İstanbul’da hemşehrilerine birlik ve dayanışma ile Hatay kültürünü tanıtmada önemli hizmetler veren Antakya Kültürünü Tanıtma Yaşatma ve Yardımlaşma Derneği Başkanı Ahmet Kara, bir mesaj yayınlayarak tüm hemşehrileriyle Akdeniz Alevi Camiası’nın mübarek Ğadir Hum Bayramını kutlayarak Ğadir Hum Bayramının barış ve huzur getirmesini diledi.

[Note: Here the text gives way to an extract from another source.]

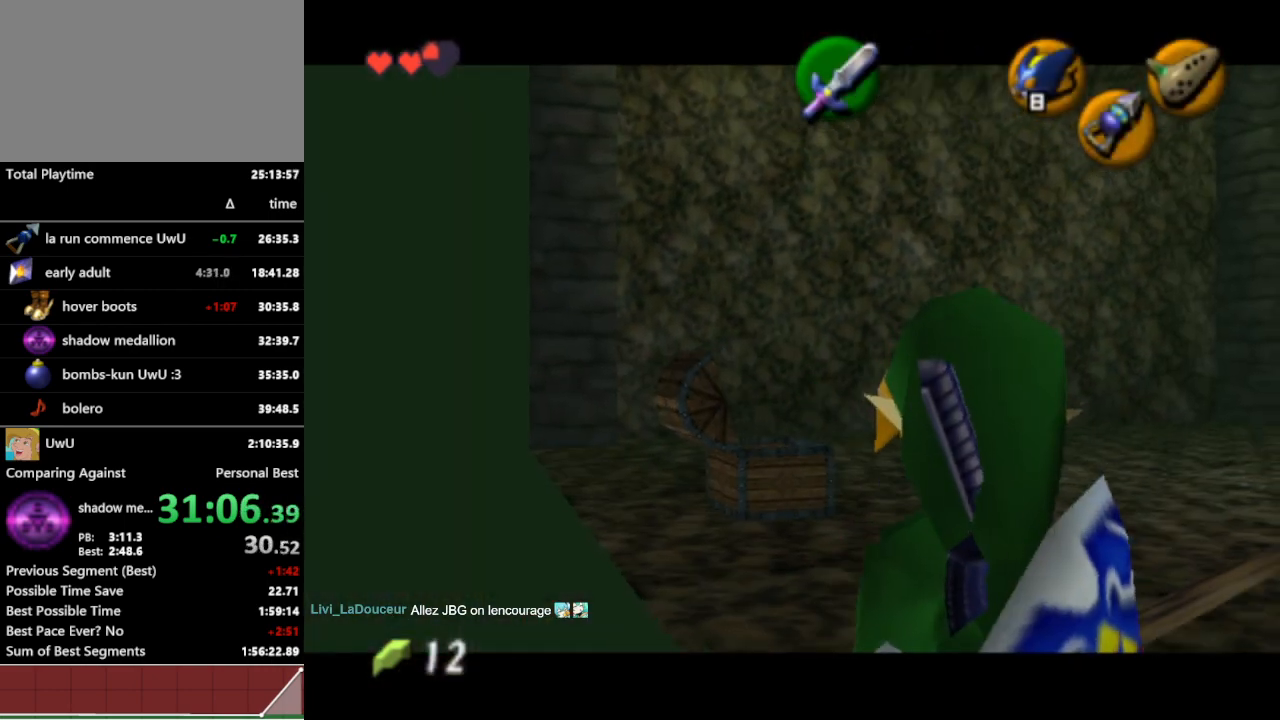
{"buttons": ["L1"], "left_stick": "center", "right_stick": "center", "events": [[100, "Z", "up"]]}
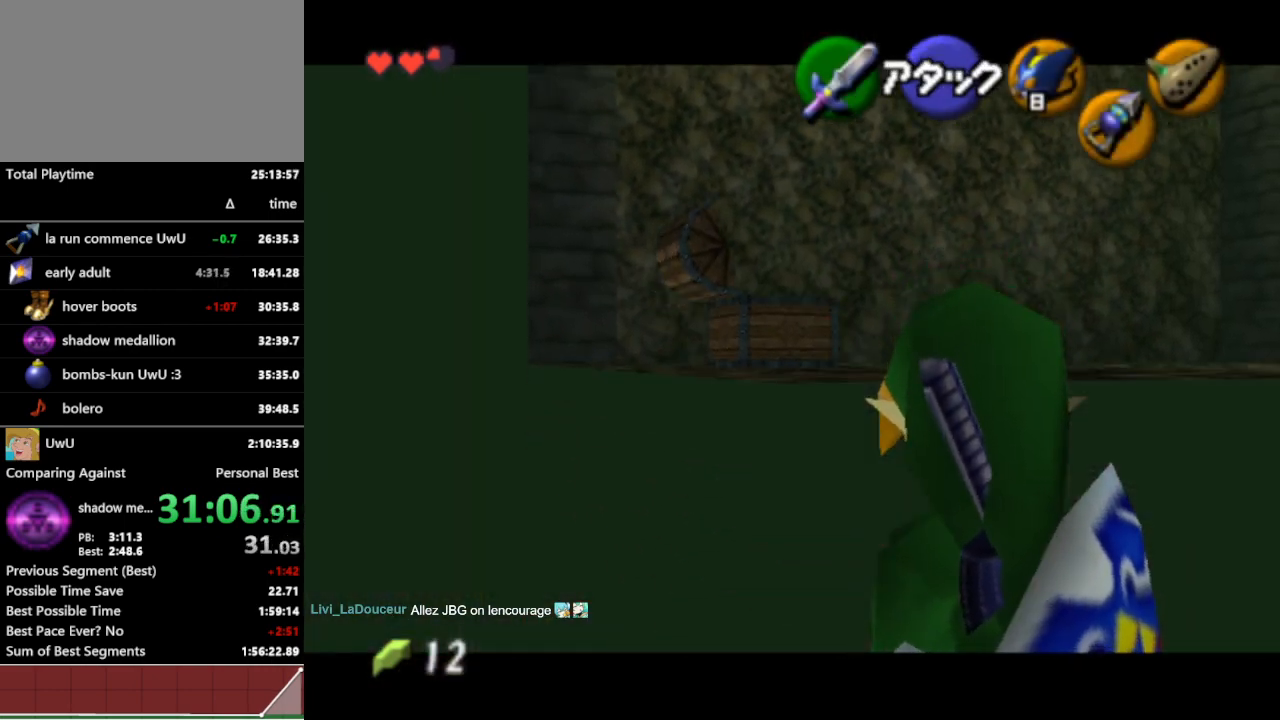
{"buttons": ["L1"], "left_stick": "center", "right_stick": "center", "events": []}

Bu yıl kutlama etkinliklerini danalar kesilerek, dev kazanlarda kaynatılan hiriseyle Hatay’da gerçekleştirdiklerini ifade eden Antakya Derneği Başkanı Ahmet Kara, hemşehrilerine şu mesajı verdi:
Ğadir Hum Bayramı, Hz.Muhammedin veda haccindan dönerken ,Mekke ve Medine arasındaki Ğadir Hum vadisinde “Ben kimin mevlasi isem Ali de onun mevlasidir”dediği;Hz.Ali yi vasi ve vekil tayin ettiği gündür.Bu kutlu günün tüm milletimize hayırlı olmasını temenni eder, Barış ve huzur dolu nice bayramlar diliyorum.

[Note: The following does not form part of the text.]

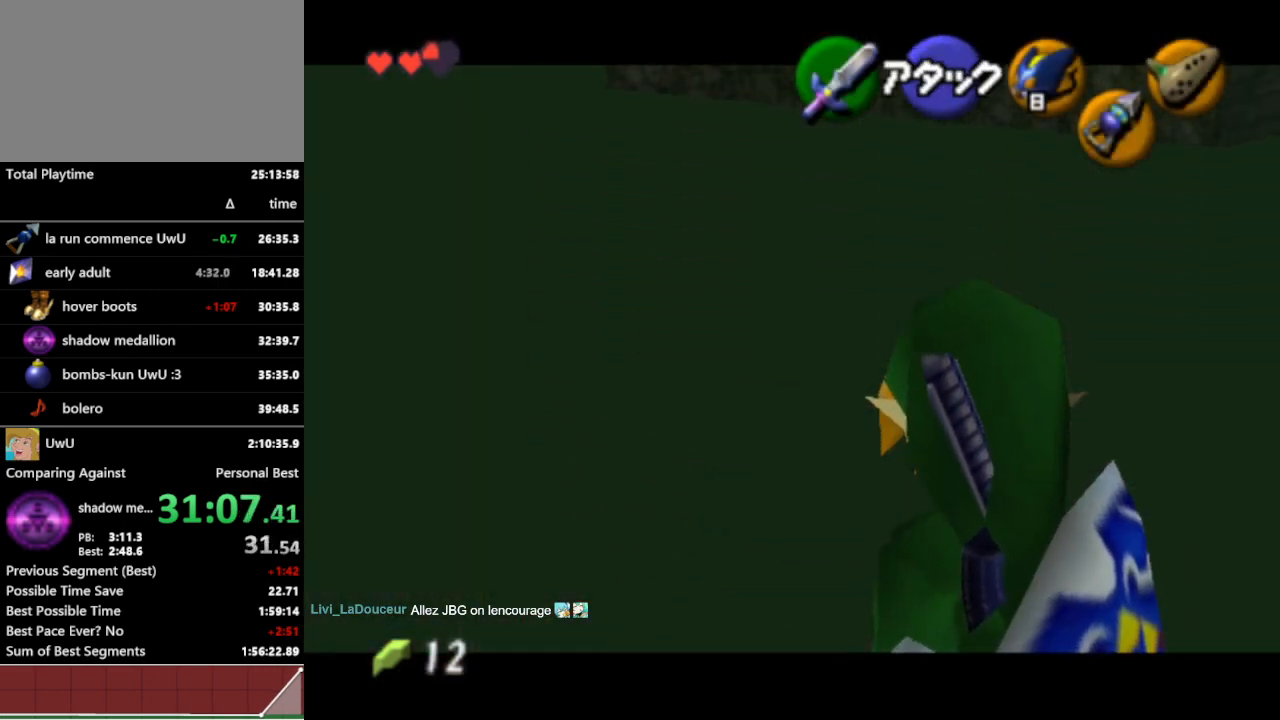
{"buttons": ["L1"], "left_stick": "center", "right_stick": "center", "events": []}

İmam-ı Ali efendimiz şöyle buyurdular:
“İslam dininin temeli yedi değere dayalıdır. Birincisi; akıldır ve onun üzerine de sabır inşa edilmiştir. İkincisi; nefsi haram olan şeylerden, özellikle zinadan korumak ve doğru sözlü olmaktır. Üçüncüsü; Kuran’ı vasiyet edildiği gibi Ehl-i Beytin on iki imamlarının bilgisine dayalı olarak okumaktır. Dördüncüsü; Allah için sevmek. Beşincisi; Ehl-i Beytin hakkını tanımak ve onların velayetini hakkıyla tanımaktır. Altıncısı; din kardeşlerin hakkını gözetmek ve onları korumak, savunmaktır. Yedincisi; insanlarla iyi bir şekilde geçinmek, yaşamaktır.”
Bu yüce sözlere eklenecek bir söz yoktur. Açıklamasını kısa bir şekilde yapmak istiyorum:
Aklını hakkıyla kullanan bir insan ancak sabırlı olabilir. Çünkü akıl, sabırlı olmanın sonuç itibarıyla ne getireceğini en iyi ölçebilen değerimizdir.
Allah’ın insanların iyiliği için öngördüğü değerlere uymak, yani haram ve helallerini uygulamak, akıllı insanlar için en olumlusu ve en verimlisidir. Nitekim insanı ve içinde yaşadığı yaşamın bütün değerlerini yaratan Allah’tır. Bu durumda yaratan, yarattığı için en iyisinin ne olduğunu kendisi en iyi bilendir. Zina, toplumu bozar. Yalan, toplumun ilerlemesini ve olumlu gelişmesini önler.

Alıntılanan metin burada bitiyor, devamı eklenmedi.